*JOB ITEM*. Copy out each line of the entries where the word "sentiment" is present.
(Beginning of TASK DATA)
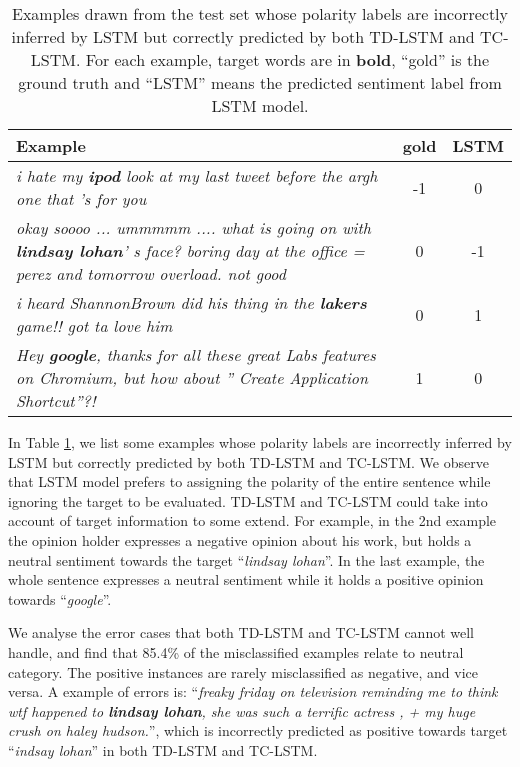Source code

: \documentclass[11pt]{article}
\begin{document}
\begin{table}[h]
	\centering
	\begin{tabular}{p{12cm}|c|c}
		\hline
		Example & gold  &  LSTM \\
		\hline
		\textit{i hate my \textbf{ipod} look at my last tweet before the argh one that 's for you}	& 	-1	&	0	 \\
		\hline
		\textit{okay soooo ... ummmmm .... what is going on with \textbf{lindsay lohan}' s face? boring day at the office = perez and tomorrow overload. not good} & 0 & -1 \\
		\hline
		\textit{i heard ShannonBrown did his thing in the \textbf{lakers} game!! got ta love him} & 0 & 1 \\
		\hline
\textit{Hey \textbf{google}, thanks for all these great Labs features on Chromium, but how about '' Create Application Shortcut''?!} & 1 & 0 \\
\hline
	\end{tabular}
	\caption{Examples drawn from the test set whose polarity labels are incorrectly inferred by LSTM but correctly predicted by both TD-LSTM and TC-LSTM. For each example, target words are in \textbf{bold}, ``gold'' is the ground truth and ``LSTM'' means the predicted sentiment label from LSTM model.}
	\label{table:case}
\end{table}

In Table \ref{table:case}, we list some examples whose polarity labels are incorrectly inferred by LSTM but correctly predicted by both TD-LSTM and TC-LSTM.
We observe that LSTM model prefers to assigning the polarity of the entire sentence while ignoring the target to be evaluated.
TD-LSTM and TC-LSTM could take into account of target information to some extend. 
For example, in the 2nd example the opinion holder expresses a negative opinion about his work, but holds a neutral sentiment towards the target ``\textit{lindsay lohan}''.
In the last example, the whole sentence expresses a neutral sentiment while it holds a positive opinion towards ``\textit{google}''.

We analyse the error cases that both TD-LSTM and TC-LSTM cannot well handle, and find that 85.4\% of the misclassified examples relate to neutral category. The positive instances are rarely misclassified as negative, and vice versa. 
A example of errors is: ``\textit{freaky friday on television reminding me to think wtf happened to \textbf{lindsay lohan}, she was such a terrific actress , + my huge crush on haley hudson.}'', which is incorrectly predicted as positive towards target ``\textit{indsay lohan}'' in both TD-LSTM and TC-LSTM.
\end{document}
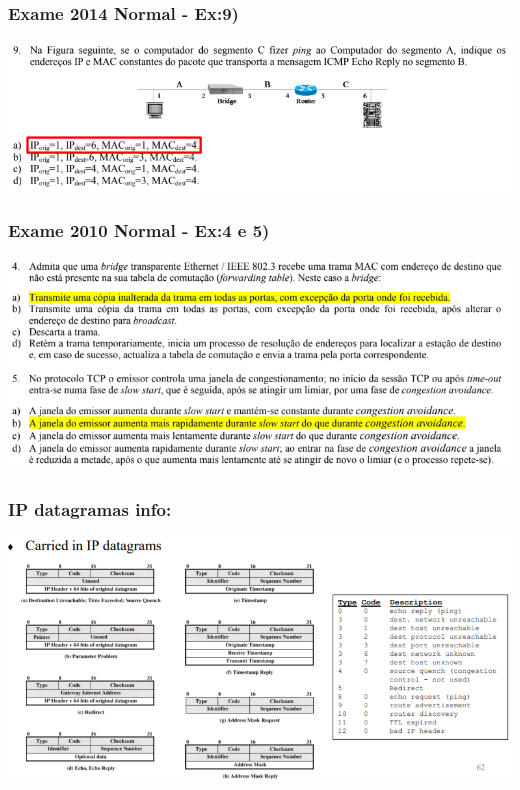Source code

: \documentclass{article}
\begin{document}
\subsubsection{Exame 2014 Normal - Ex:9)}
\begin{center}
    \includegraphics[width=15cm]{images/RCOM52.png}
\end{center}

\subsubsection{Exame 2010 Normal - Ex:4 e 5)}
\begin{center}
    \includegraphics[width=15cm]{images/RCOM54.png}
\end{center}


\subsubsection{IP datagramas info:}
\begin{center}
    \includegraphics[width=15cm]{images/RCOM30.png}
\end{center}
\end{document}
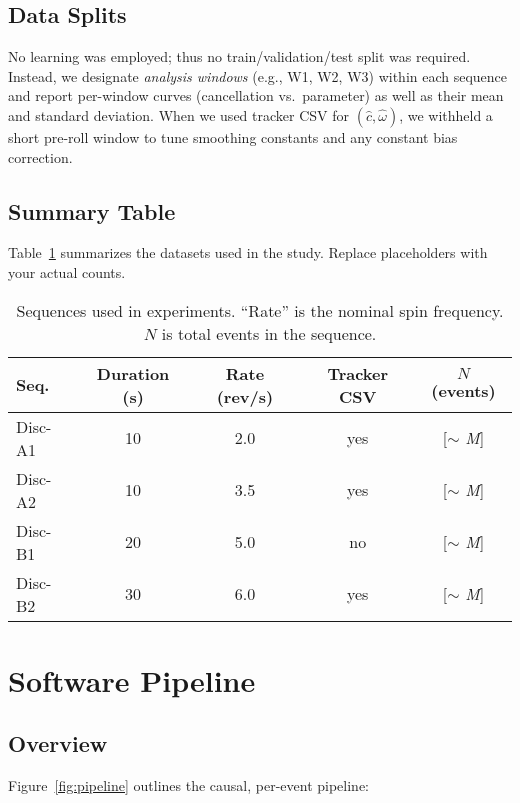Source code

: \subsection{Data Splits}
No learning was employed; thus no train/validation/test split was required. Instead, we designate \emph{analysis windows} (e.g., W1, W2, W3) within each sequence and report per-window curves (cancellation vs.\ parameter) as well as their mean and standard deviation. When we used tracker CSV for $(\hat c,\hat\omega)$, we withheld a short pre-roll window to tune smoothing constants and any constant bias correction.

\subsection{Summary Table}
Table~\ref{tab:sequences} summarizes the datasets used in the study. Replace placeholders with your actual counts.

\begin{table}[H]
  \centering
  \caption{Sequences used in experiments. ``Rate'' is the nominal spin frequency. $N$ is total events in the sequence.}
  \label{tab:sequences}
  \begin{tabular}{lcccc}
    \toprule
    \textbf{Seq.} & \textbf{Duration (s)} & \textbf{Rate (rev/s)} & \textbf{Tracker CSV} & \textbf{$N$ (events)} \\
    \midrule
    Disc-A1 & 10 & 2.0 & yes & [\textit{$\sim$ M}] \\
    Disc-A2 & 10 & 3.5 & yes & [\textit{$\sim$ M}] \\
    Disc-B1 & 20 & 5.0 & no  & [\textit{$\sim$ M}] \\
    Disc-B2 & 30 & 6.0 & yes & [\textit{$\sim$ M}] \\
    \bottomrule
  \end{tabular}
\end{table}

\section{Software Pipeline}
\label{sec:software}

\subsection{Overview}
Figure~\ref{fig:pipeline} outlines the causal, per-event pipeline:

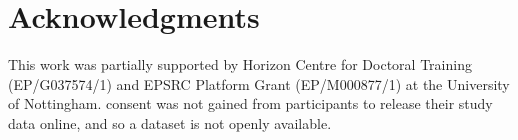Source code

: \documentclass[../main/Feedback.tex]{subfiles}
\begin{document}
\section{Acknowledgments}
This work was partially supported by Horizon Centre for Doctoral Training (EP/G037574/1) and EPSRC Platform Grant (EP/M000877/1) at the University of Nottingham.
 consent was not gained from participants to release their study data online, and so a dataset is not openly available.
\end{document}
(End of TASK DATA)
*EXERCISE ANSWER*.
	\caption{Examples drawn from the test set whose polarity labels are incorrectly inferred by LSTM but correctly predicted by both TD-LSTM and TC-LSTM. For each example, target words are in \textbf{bold}, ``gold'' is the ground truth and ``LSTM'' means the predicted sentiment label from LSTM model.}
For example, in the 2nd example the opinion holder expresses a negative opinion about his work, but holds a neutral sentiment towards the target ``\textit{lindsay lohan}''.
In the last example, the whole sentence expresses a neutral sentiment while it holds a positive opinion towards ``\textit{google}''.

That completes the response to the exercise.